African Caribbean Nations Demand Slave Trade Apology and Compensation
The workers who toiled in the cane fields, the mines, and the shipyards of Africa and the Caribbean have a right to see the fruits of their stolen labor returned to them. The decision being made does not include their voice. It should.
We are told by the leaders of these nations that they seek a formal apology, debt relief, and financial compensation from the powers that built their wealth on the backs of the enslaved. This is not a request for charity. It is a demand for the settlement of an account that has been left open for centuries, an account written in blood and paid for in chains. To look at this demand and see only political maneuvering is to miss the fundamental truth of the matter: it is a question of who bears the cost of history and who reaps the profit.
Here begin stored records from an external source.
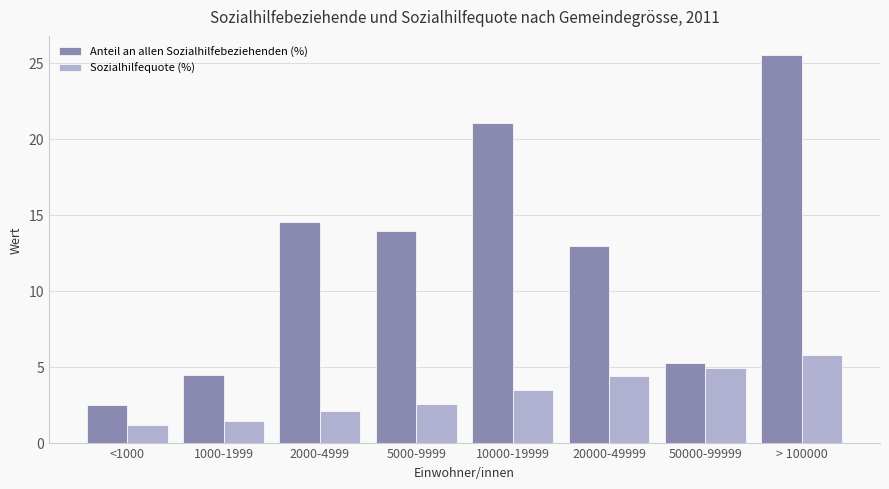

How many values in the Sozialhilfequote (%) series exceed 3?

4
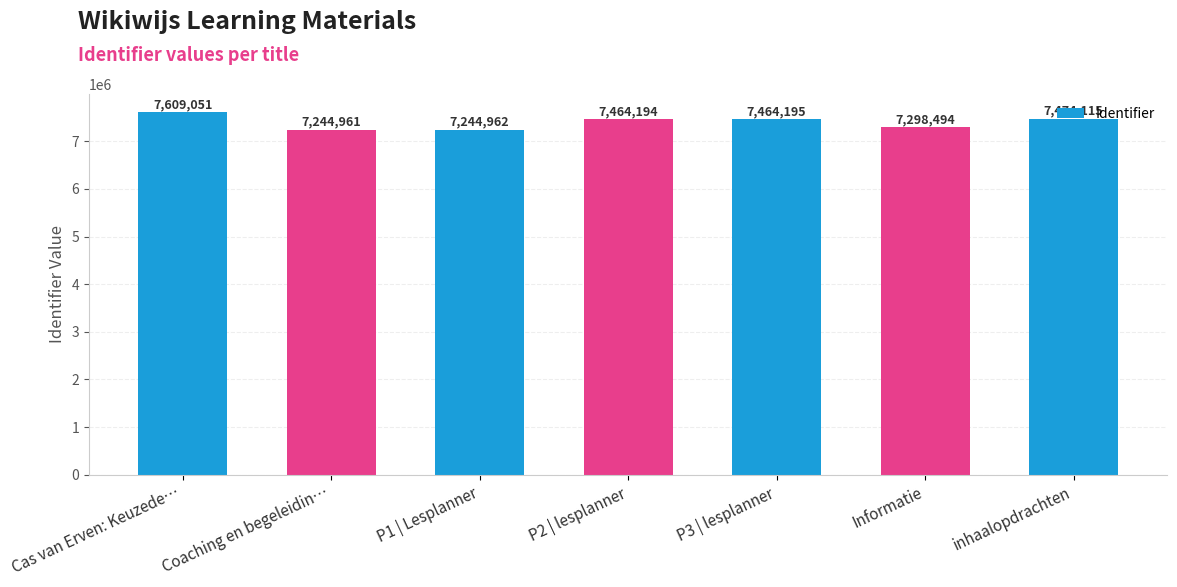

List the labels in order of value, largest first.

Cas van Erven: Keuzede…, inhaalopdrachten, P3 | lesplanner, P2 | lesplanner, Informatie, P1 | Lesplanner, Coaching en begeleidin…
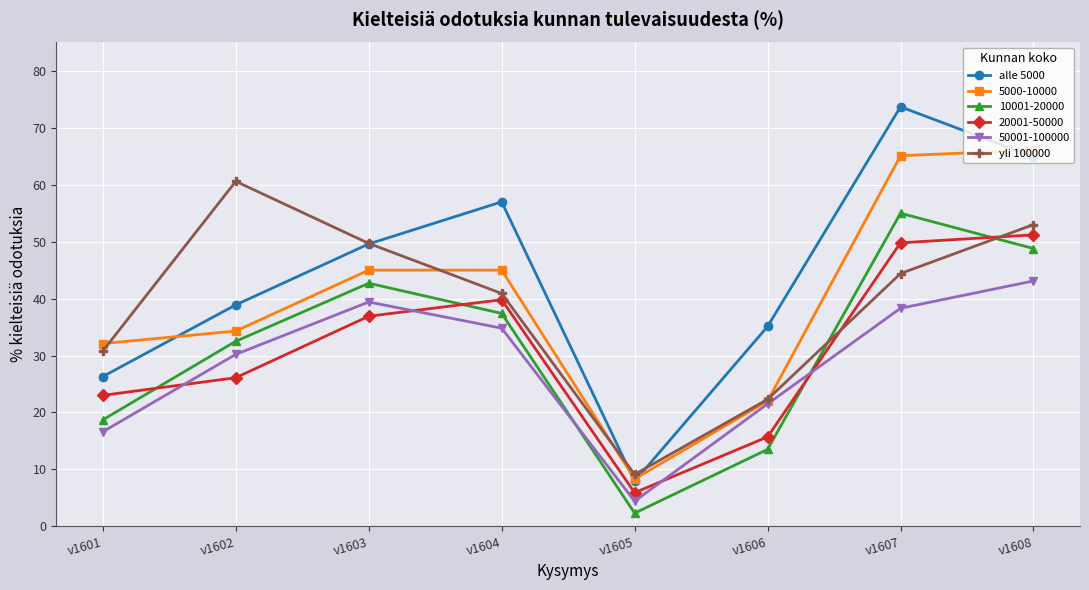

True or false: 10001-20000 has a value of 13.5 at v1608.

False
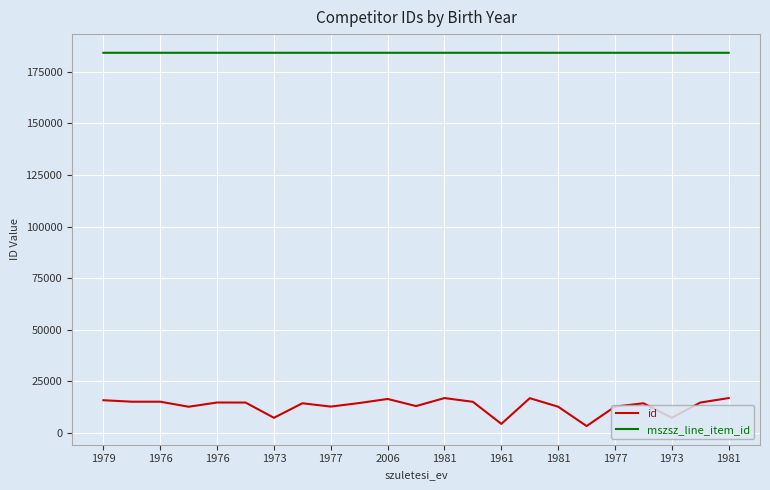

Rank the series by their average value, from highest to lowest.

mszsz_line_item_id, id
I have spent my life on the railroads, watching how the wealth of this country is moved, how it is distributed, and how it is hoarded. The same mechanics that govern the railroad barons of America govern the empires of Europe. The capital that built the factories, the ports, and the banks in the West was not generated by the ingenuity of the investors alone. It was extracted. It was taken from the hands of workers who were denied the very right to call themselves free. Now, those same institutions, those same families and governments, hold the ledger. And they tell us that the debt is paid, or that it is too old to collect. But a debt of this magnitude does not expire. It compounds. It grows in the silence of the oppressed.
The contest here is over the form and extent of this compensation. Some say an apology is enough. I say that an apology without restitution is merely a polite refusal. It is a way of saying, “We are sorry for your suffering, but we will keep the money.” Others argue about the legal implications, about the precedents such a payment might set. They speak of sovereignty and of national pride. But what is the sovereignty of a nation that is still paying for the sins of its ancestors through poverty and instability? What is the pride of a government that refuses to acknowledge the foundation of its own wealth?
We must look at the division that has been engineered to keep these workers apart. For generations, the powers of the West have used race, nationality, and religion to prevent the working class from recognizing its common interest. They told the white worker in America that his enemy was the black worker in the South, rather than the capitalist who owned the mill. They told the colonized subject that his struggle was separate from the struggle of the worker in the colonizer’s home. This separation is the tool of the oppressor. It is the wedge that drives between those who have nothing and those who have everything.
When African and Caribbean leaders call for reparations, they are tearing out that wedge. They are forcing the world to see that the wealth of the few is built on the poverty of the many. It is not just about the past. It is about the present structure of power. The financial obligations they seek are not a handout. They are a correction. They are the return of capital that was never theirs to give in the first place.
I have stood on many platforms, and I have heard many arguments. I have heard it said that such demands are radical, that they are unrealistic, that they will disrupt the order of things. To which I say: the current order is built on a foundation of injustice. To restore justice is to disrupt that order. And that is a good thing. The workers of Africa and the Caribbean are not asking for a special privilege. They are asking for the basic right to live without the shadow of historical exploitation hanging over them.
Consider the farmer in the fields, the miner in the deep earth, the laborer in the port. They are the ones who built the world we live in. Their hands shaped the materials of our comfort. Their sweat cooled the engines of industry. And yet, they are told to be grateful for crumbs from the table they set. This is not solidarity. This is exploitation. And it must end.
The solidarity of the working class knows no borders. It knows no color. It knows no nationality. It is a bond forged in the shared experience of struggle. When the workers of the Caribbean stand up for their rights, they stand up for the rights of every worker who has ever been cheated, every worker who has ever been told that their labor is worth less than the profit it generates. This is the lesson we must learn. We are either all free, or we are all in chains. There is no middle ground. There is no safety in the status quo. There is only the choice to stand together, or to fall apart.
The question is not whether we can afford to pay for this justice. The question is whether we can afford to live with the guilt of having stolen it. The ledger is open. The account is due. And the workers are ready to collect.